After Busan, The Inseminator went on to play in Rotterdam, Gothenburg, Taipei, and Munich, and most recently in Locarno this year. But the film, about a dying old man who takes extreme measures to find a bride for his son to continue the family lineage, was banned in Vietnam.

“My film has violated the Cinema Law, which forbids any incestuous behavior onscreen,” Quy says. “I could have got away with it if I changed the daughter’s character: to make her an adopted daughter of the old man, rather than his biological daughter. But that’s not my vision and what’s depicted in the film did happen in real life.
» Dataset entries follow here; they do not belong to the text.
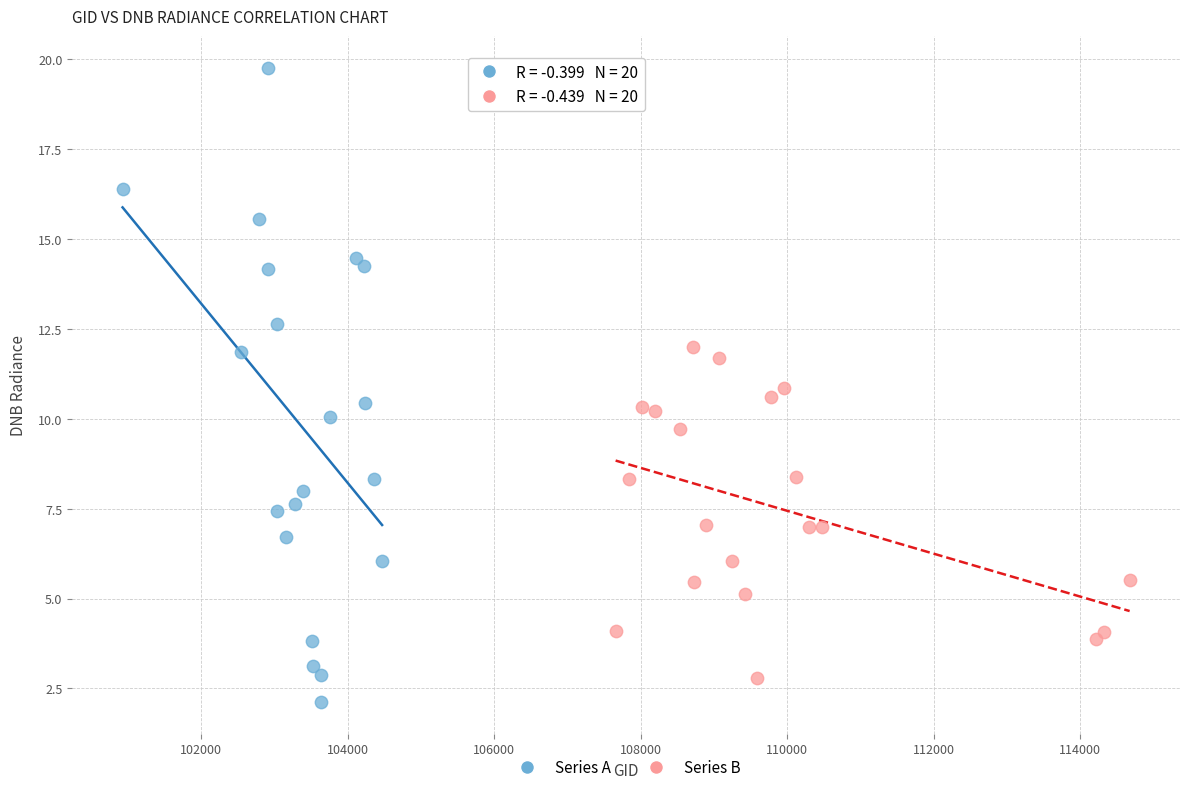

What are all the series names shown in the legend?

Series A, Series B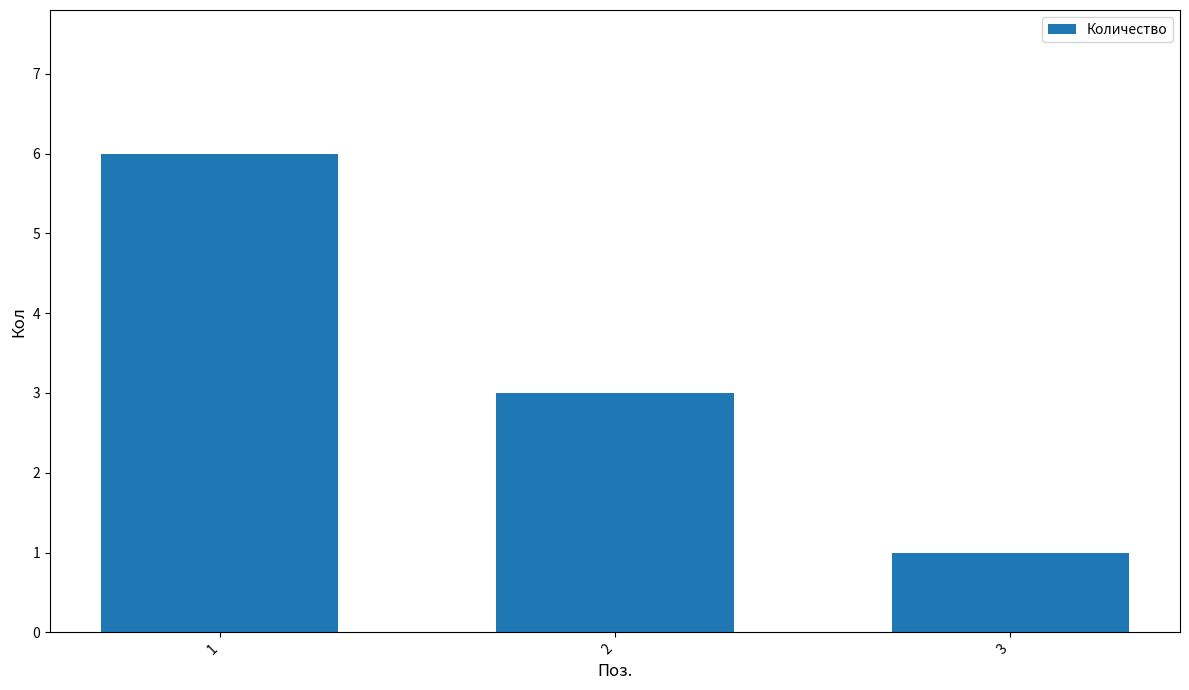

What is the minimum value shown in the chart?

1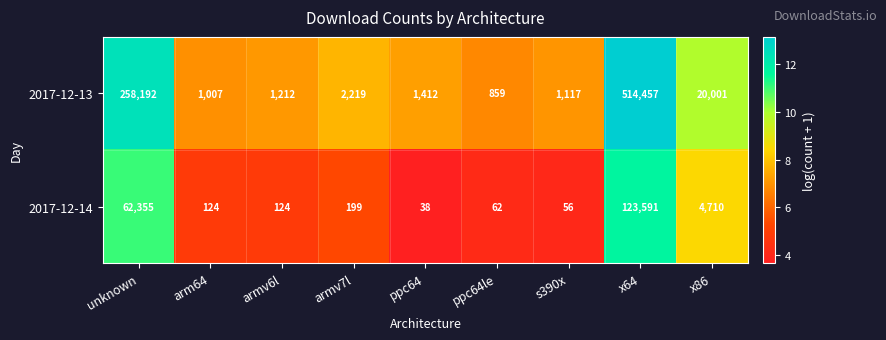

Between unknown and armv6l, which series saw the biggest shift?

2017-12-13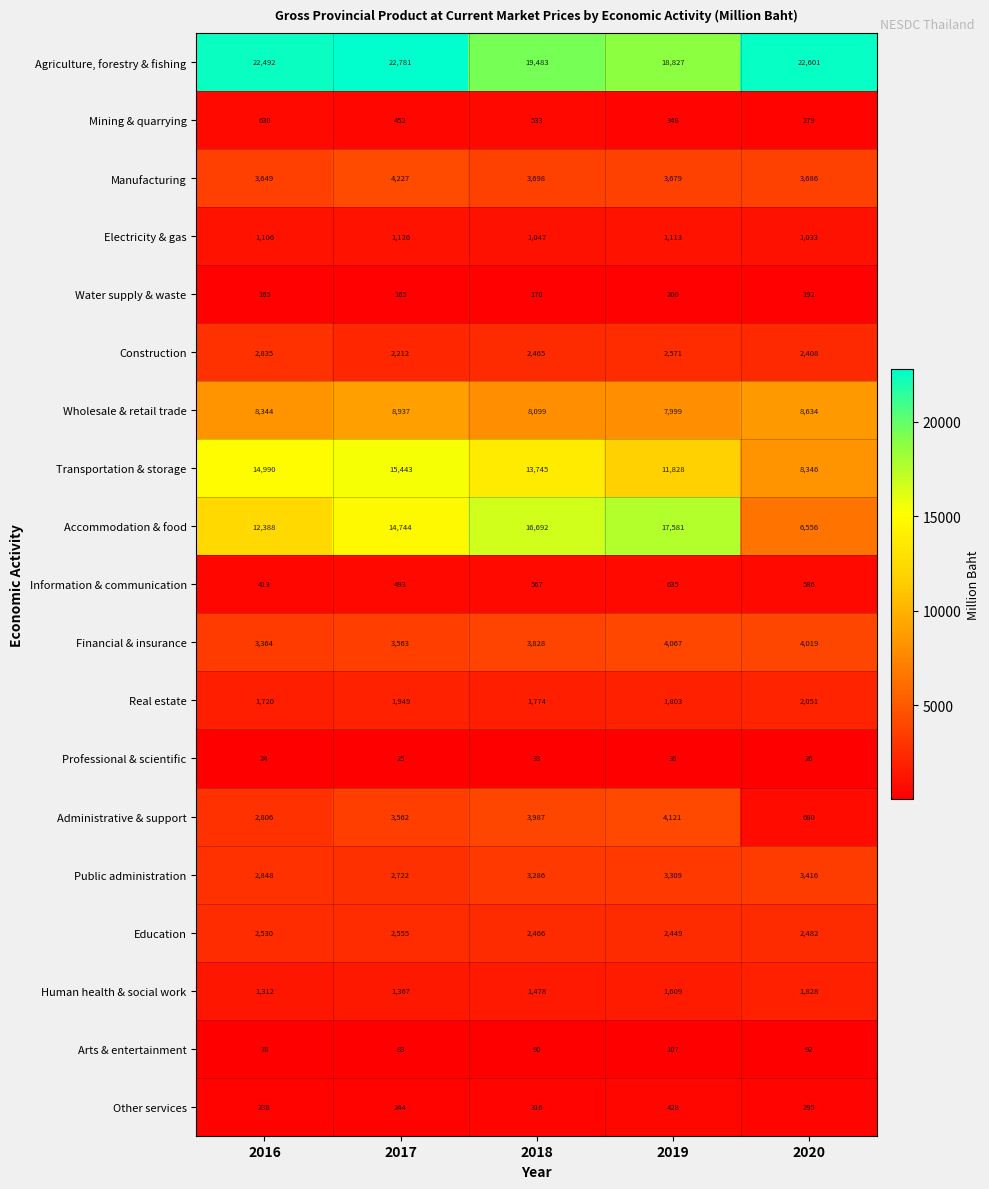

At which label does Real estate reach its minimum?

2016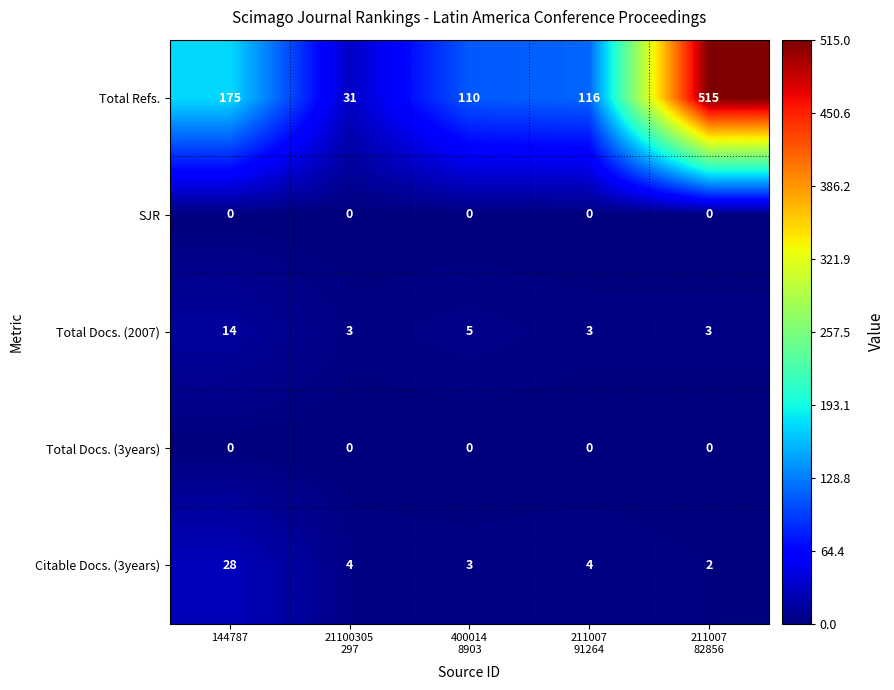

Where does the Citable Docs. (3years) series first go above 4?

144787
By keeping to my story, I’ve fulfilled my duty as a filmmaker, just like the censorship regulators have fulfilled theirs by banning the film.”

Going forward, Quy hopes that the new Cinema Law will allow films to be rated for different audiences, making it possible for films like The Inseminator to be screened in film festivals and for academic purposes.

It came as a big relief to Quy and her team that Memoryland has passed the local censors, with an NC-16 rating. It has just screened at the Vietnam Film Festival, which ran from November 10-16. However, Quy says that it is very hard for low-budget, independent films to get a theatrical release, as the distribution system is mostly for commercial films.

As her health is improving, Quy has a couple of new projects in development, one of which is set in the same village as Memoryland. She is also producing an experimental project for seven of her students at the Hanoi Academy of Theater and Cinema. She has full confidence in the future of contemporary Vietnamese cinema.